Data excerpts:
===============
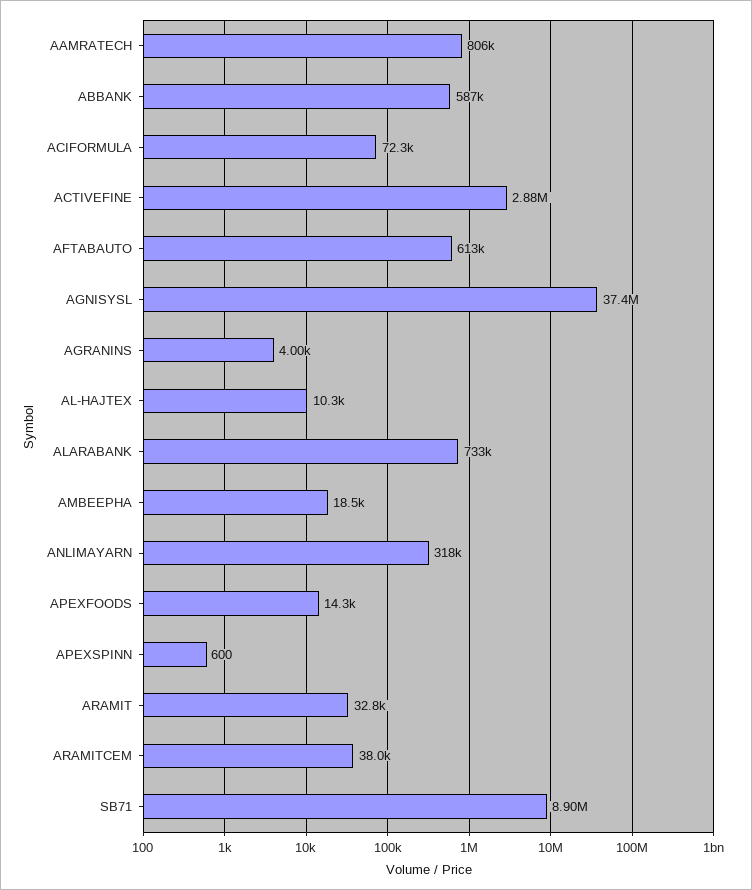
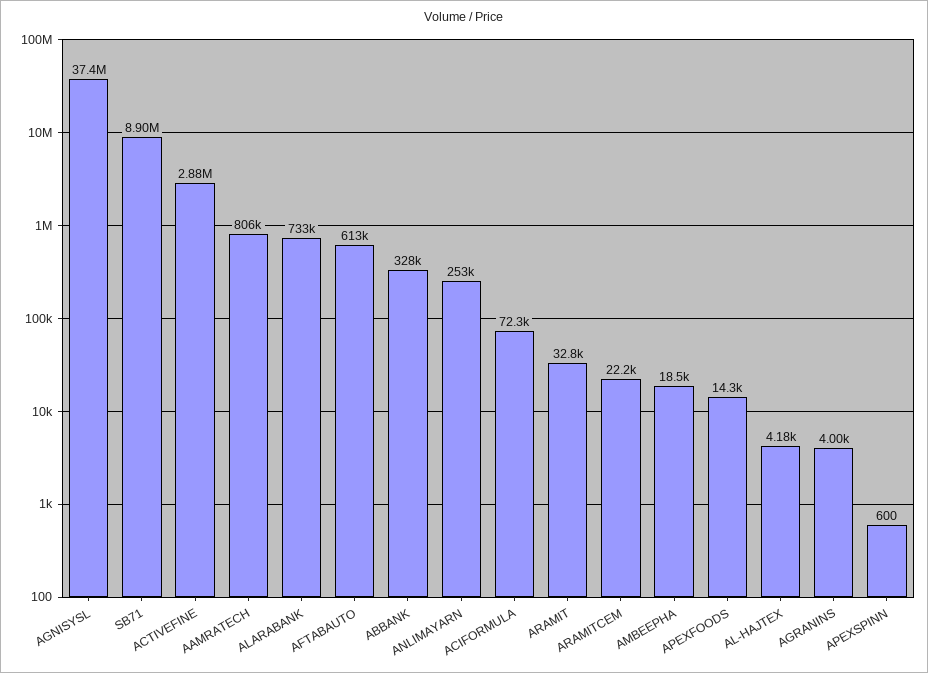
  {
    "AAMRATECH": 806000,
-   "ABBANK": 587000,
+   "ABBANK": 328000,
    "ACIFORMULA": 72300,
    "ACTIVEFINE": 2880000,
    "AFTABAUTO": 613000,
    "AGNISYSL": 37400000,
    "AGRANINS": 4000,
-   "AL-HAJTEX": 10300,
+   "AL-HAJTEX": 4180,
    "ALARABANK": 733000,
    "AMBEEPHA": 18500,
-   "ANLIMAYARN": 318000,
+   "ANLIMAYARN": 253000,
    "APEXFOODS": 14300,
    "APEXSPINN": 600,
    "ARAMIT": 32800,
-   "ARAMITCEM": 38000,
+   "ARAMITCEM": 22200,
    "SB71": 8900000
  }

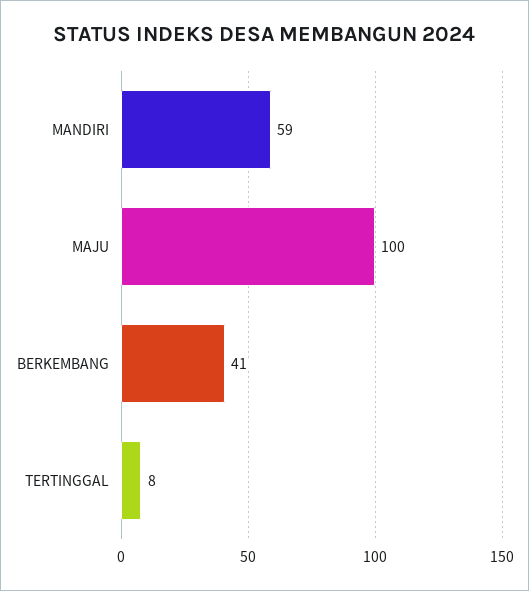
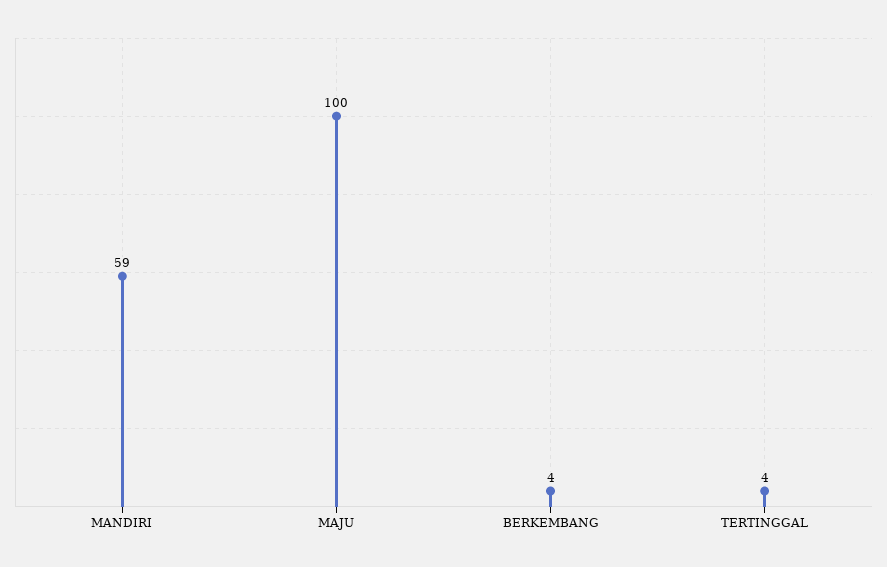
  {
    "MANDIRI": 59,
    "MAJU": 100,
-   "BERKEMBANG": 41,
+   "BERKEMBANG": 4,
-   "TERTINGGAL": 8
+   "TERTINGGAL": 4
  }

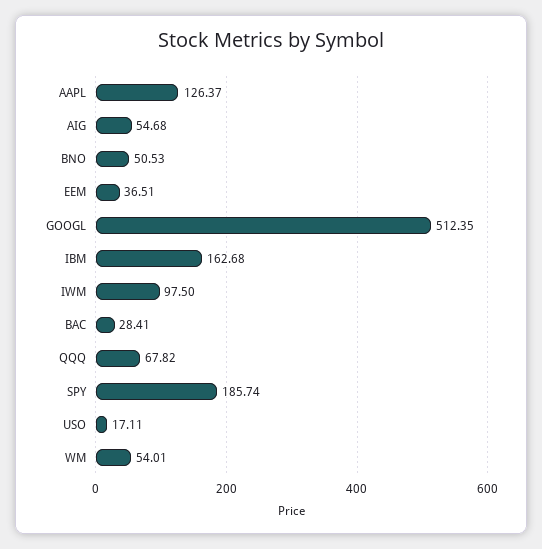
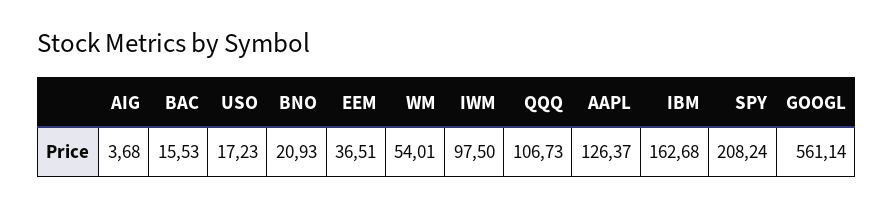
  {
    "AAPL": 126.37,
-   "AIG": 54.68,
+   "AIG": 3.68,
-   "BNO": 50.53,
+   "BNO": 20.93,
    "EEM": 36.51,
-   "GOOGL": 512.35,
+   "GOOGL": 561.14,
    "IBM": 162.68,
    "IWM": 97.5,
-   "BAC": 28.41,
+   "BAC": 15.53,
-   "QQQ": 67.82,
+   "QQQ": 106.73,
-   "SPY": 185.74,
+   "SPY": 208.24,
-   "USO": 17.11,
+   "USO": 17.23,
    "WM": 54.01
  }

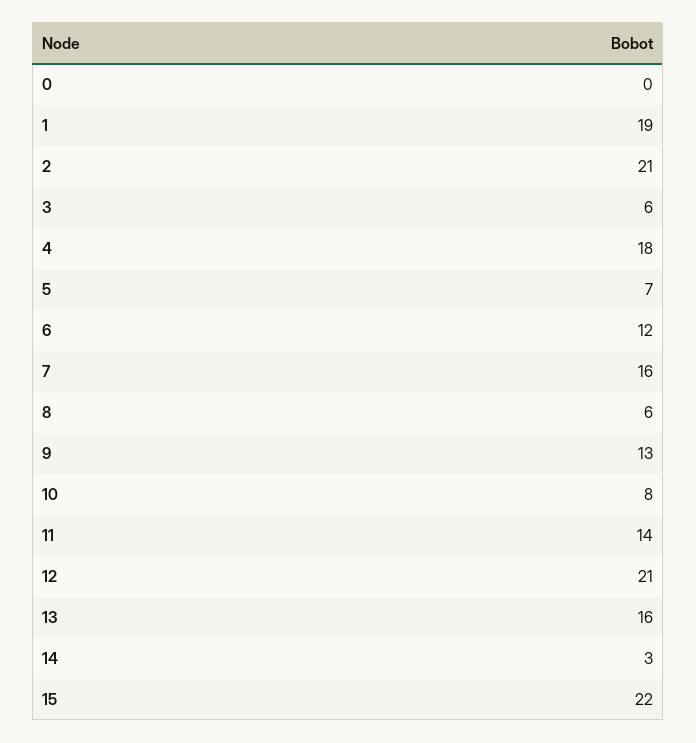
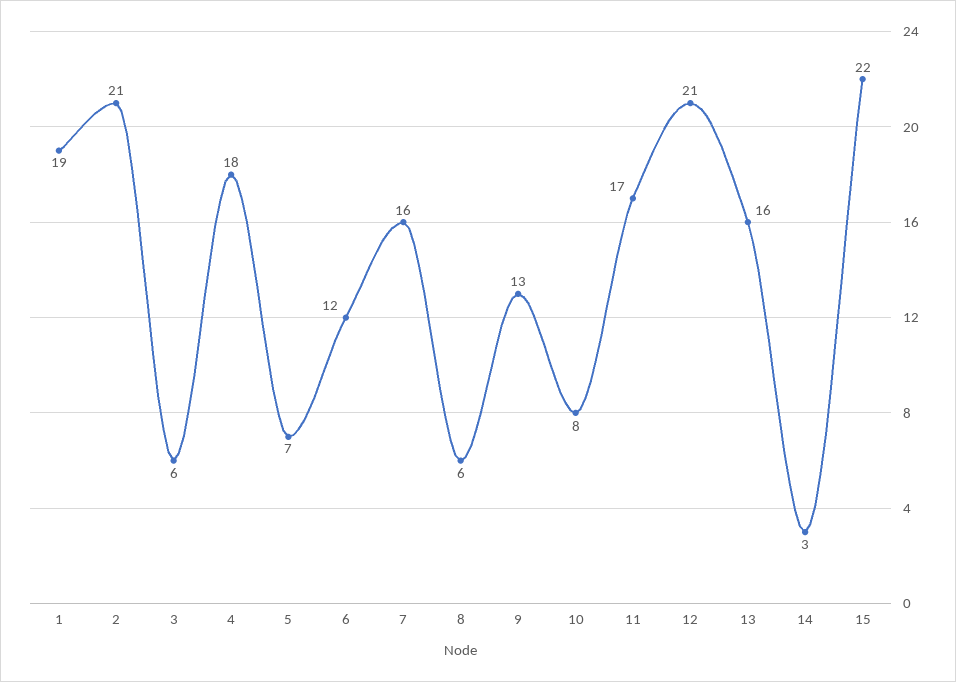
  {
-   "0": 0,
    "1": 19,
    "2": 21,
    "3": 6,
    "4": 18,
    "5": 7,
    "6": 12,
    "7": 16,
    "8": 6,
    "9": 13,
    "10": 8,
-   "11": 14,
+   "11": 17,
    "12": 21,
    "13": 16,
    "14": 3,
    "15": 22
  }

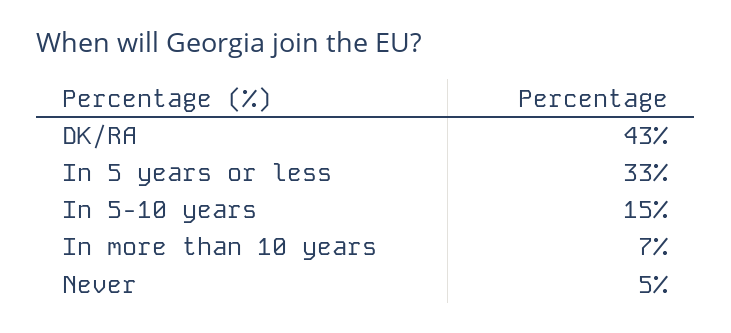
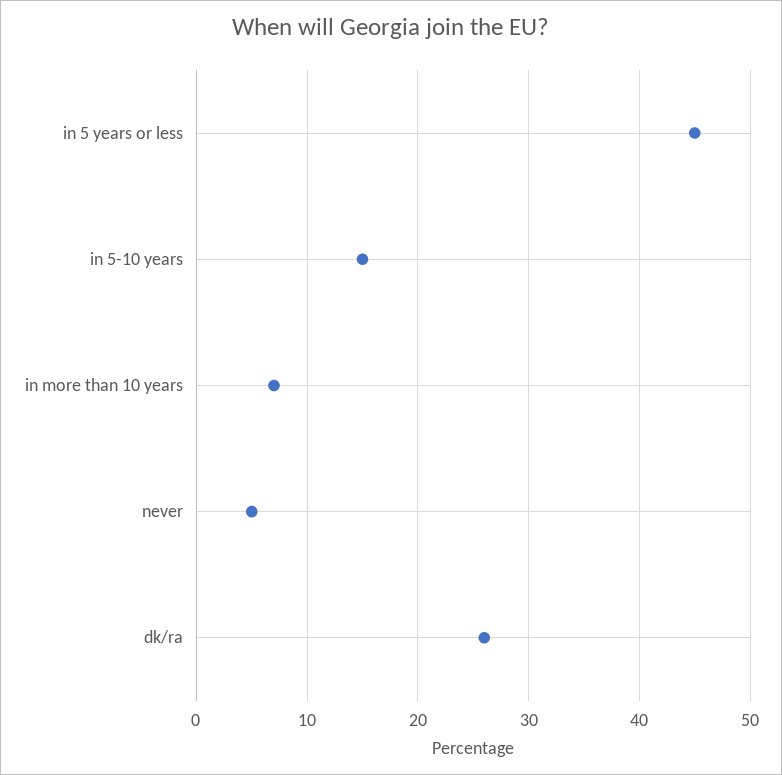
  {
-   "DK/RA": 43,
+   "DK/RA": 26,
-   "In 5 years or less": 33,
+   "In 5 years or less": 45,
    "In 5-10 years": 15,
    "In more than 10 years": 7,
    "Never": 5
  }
===============
--- Task ---
Every record must be copied exactly, with images dropped from the result.

--- Expected output ---
  {
    "AAMRATECH": 806000,
-   "ABBANK": 587000,
+   "ABBANK": 328000,
    "ACIFORMULA": 72300,
    "ACTIVEFINE": 2880000,
    "AFTABAUTO": 613000,
    "AGNISYSL": 37400000,
    "AGRANINS": 4000,
-   "AL-HAJTEX": 10300,
+   "AL-HAJTEX": 4180,
    "ALARABANK": 733000,
    "AMBEEPHA": 18500,
-   "ANLIMAYARN": 318000,
+   "ANLIMAYARN": 253000,
    "APEXFOODS": 14300,
    "APEXSPINN": 600,
    "ARAMIT": 32800,
-   "ARAMITCEM": 38000,
+   "ARAMITCEM": 22200,
    "SB71": 8900000
  }

  {
    "MANDIRI": 59,
    "MAJU": 100,
-   "BERKEMBANG": 41,
+   "BERKEMBANG": 4,
-   "TERTINGGAL": 8
+   "TERTINGGAL": 4
  }

  {
    "AAPL": 126.37,
-   "AIG": 54.68,
+   "AIG": 3.68,
-   "BNO": 50.53,
+   "BNO": 20.93,
    "EEM": 36.51,
-   "GOOGL": 512.35,
+   "GOOGL": 561.14,
    "IBM": 162.68,
    "IWM": 97.5,
-   "BAC": 28.41,
+   "BAC": 15.53,
-   "QQQ": 67.82,
+   "QQQ": 106.73,
-   "SPY": 185.74,
+   "SPY": 208.24,
-   "USO": 17.11,
+   "USO": 17.23,
    "WM": 54.01
  }

  {
-   "0": 0,
    "1": 19,
    "2": 21,
    "3": 6,
    "4": 18,
    "5": 7,
    "6": 12,
    "7": 16,
    "8": 6,
    "9": 13,
    "10": 8,
-   "11": 14,
+   "11": 17,
    "12": 21,
    "13": 16,
    "14": 3,
    "15": 22
  }

  {
-   "DK/RA": 43,
+   "DK/RA": 26,
-   "In 5 years or less": 33,
+   "In 5 years or less": 45,
    "In 5-10 years": 15,
    "In more than 10 years": 7,
    "Never": 5
  }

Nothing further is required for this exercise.